Sie trägt den Namen „Class of 2030“ und wurde von dem britischen Beratungsunternehmen Firetail aus London durchgeführt. Ein vergleichbares Entwicklungspotenzial haben in Europa nur vier und weltweit insgesamt 20 Universitäten, ergab die Analyse des englischen Expertenteams.

 

„So ein Ergebnis ist für alle hier auf dem Campus ein gehöriger Motivationsschub.“Prof. Hendrik Lehnert, Uni-Präsident

„Das Resümee gibt uns eine eindrucksvolle Bestätigung für den eingeschlagenen Weg unserer Hochschulentwicklung“, freut sich Uni-Präsident Prof. Hendrik Lehnert. „Sie bestärkt uns darin, unsere Vision als erste Stiftungsuniversität in Schleswig-Holstein konsequent weiter zu verfolgen.“

Die Studie konzentrierte sich vor allem auf junge Universitäten, die sich in den vergangenen Jahren in internationalen Rankings stark verbessert haben. Gekennzeichnet seien die bestbewerteten dadurch, dass sie ihre Stärken besonders ambitioniert, zielorientiert und innovativ ausbauten. Neben der Universität zu Lübeck gelte dies hierzulande nur noch für die Jacobs University in Bremen und in Europa außerdem für die Anglia Ruskin University in England mit aktuell 31 500 Studierenden sowie die Lappeenranta University of Technology in Finnland mit etwa 6000 Studenten.
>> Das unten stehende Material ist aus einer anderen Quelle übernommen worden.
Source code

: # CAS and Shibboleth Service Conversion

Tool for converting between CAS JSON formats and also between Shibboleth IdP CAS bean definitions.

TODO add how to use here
Niemand steige zufällig in die Weltspitze auf, formulieren die Autoren, den Unterschied mache eine eindeutige Strategie. Die „aufsteigenden Sterne“, wie es heißt, die die alten Elitehochschulen herausfordern, gingen neue Wege der Hochschulfinanzierung, setzten auf Innovation und verfügten über ausgezeichnete Hochschullehrer, Forscher und Mitarbeiter.

Noch im Jahr 2000 konnte man an der Ratzeburger Allee nur Humanmedizin und Informatik studieren. Seitdem sind 14 Studiengänge hinzugekommen, allein zum Start dieses Wintersemesters im Oktober fünf an der Zahl – mit zum Beispiel der Medizinischen Ernährungswissenschaft und der IT-Sicherheit, also passend zum bisherigen Fächerprofil. In gleichem Maße erweitert sich das Forschungsspektrum auf dem Campus.

„Wir sind auf dem Weg zur Life- Science-Universität für das 21. Jahrhundert und streben im Jahr 2025 eine Zahl von 5000 Studierenden an“, schaut Lehnert voraus. Zahlreiche Firmenausgründungen von Uni-Absolventen erfolgen, umfängliche Forschungsneubauten entstehen. So ist für den November das Richtfest für den 46 Millionen Euro teuren Bau mit dem Kürzel „BMF“ angekündigt, was für „Biomedizinische Forschung“ steht. Das Gebäude ist der „Zwilling“ zum neuen Hirnzentrum CBBM, das erst im März eingeweiht worden ist und knapp 40 Millionen Euro gekostet hat.

„Wow, Top 20 der Welt! Das ist ein tolles Resultat einer kontinuierlichen und zielstrebigen Arbeit vieler mit dem Ziel der stetigen Verbesserung der Qualität in Forschung und Lehre“, kommentiert Bürgermeister Bernd Saxe (SPD). Die Stadt habe die Uni in ihrer Entwicklung stets unterstützt und werde das weiter tun. „Denn: Die Hochschulen sind einer der wichtigsten Faktoren in der Zukunftsentwicklung unserer Stadt“, betont Saxe.

Die Kriterien, nach denen die 20 entwicklungsstärksten Universitäten ermittelt wurden, sind eine über sechs Jahre durchgeführte Analyse der Zitierhäufigkeit von Fachveröffentlichungen, Interviews mit Führungspersönlichkeiten aus dem Universitätsbereich in zwölf Ländern, Strategieplanungen und Jahresberichte sowie eine Auswertung der Fachliteratur zu Methoden und Förderung strategischer Hochschulentwicklung.